Selection:
* BEGIN *

It may be clear by now that what I am suggesting to change our way of reducing stuff is a very labor intensive and time consuming process. But that is the point! The hypercapitalist economy we live in disguises the true price of goods by allowing them to be bought quickly, easily, and cheaply: a few minutes online, a call to Amazon, a recording of a credit card number, and the item is yours!

The getting rid of something can never be as hard work or time and energy consuming as the original making of the thing, but at least by taking some time and thought to place the object within the context of our local community; and making the extra effort to meet and see face to face whom will next use this thing that was bought so quickly and thoughtlessly, we can use the difficulty of downsizing to put a brake on careless consumption and make us think more responsibly about our purchases.

 

 

 

The Fantasy of Tidying

blue hubbard web detail
How do you tidy the natural world? Eat it!!

* END *

Information supplied:
* BEGIN *

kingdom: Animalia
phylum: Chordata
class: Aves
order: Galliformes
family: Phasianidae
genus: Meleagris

* END *

Problem set:
(a) Render this sentence from the passage on downsizing into Spanish: "It may be clear by now that what I am suggesting to change our way of reducing stuff is a very labor intensive and time consuming process."
(b) Extend the passage on downsizing by writing what comes next after its final line.
The rows play no part in this work.

Results:
(a) Puede que a estas alturas ya esté claro que lo que propongo para cambiar nuestra manera de reducir nuestras pertenencias es un proceso que exige mucho trabajo y mucho tiempo.

(b)
Netflix has begun streaming a series of Marie Kondo visits with her clients to help them declutter their homes, all of which are in California. I just binged the full eight episodes, and it is definitely helping me with my wish to make this a “no buy” year!

I have been a fan of Kondo since I read her 2011 book: The Life-Changing Magic of Tidying Up: The Japanese Art of Decluttering and Organizing, but the suggestion of this series that working through one’s clutter, preferably in tandem with one’s spouse, will improve one’s life: solve problems in family relationships; bring more joy into the home; and eliminate the problem of clutter by creating habits and storage systems that will be continued to be used; and all in the short time one has with the in-person help of Marie Kondo, makes this clearly a TV show Netflix should file under the “sci-fi &fantasy” rubric!

The most egregious part of this series is the unspoken assumption that the hyper-consumerism that all these families support is somehow normal for the rest of us! These are wealthy people, not average working people. Most of these folks have houses big enough to support huge collections of clothes, kitchen supplies, shoes, books, bric-a-brac, toys, etc. (Interesting statistic from A Cluttered Life: Middle-Class Abundance: the US has 3.1% of the children in the world, but buys 40% of the toys worldwide!) But nowhere is the money that is needed to hoard the amount of stuff that fills these houses anywhere commented upon!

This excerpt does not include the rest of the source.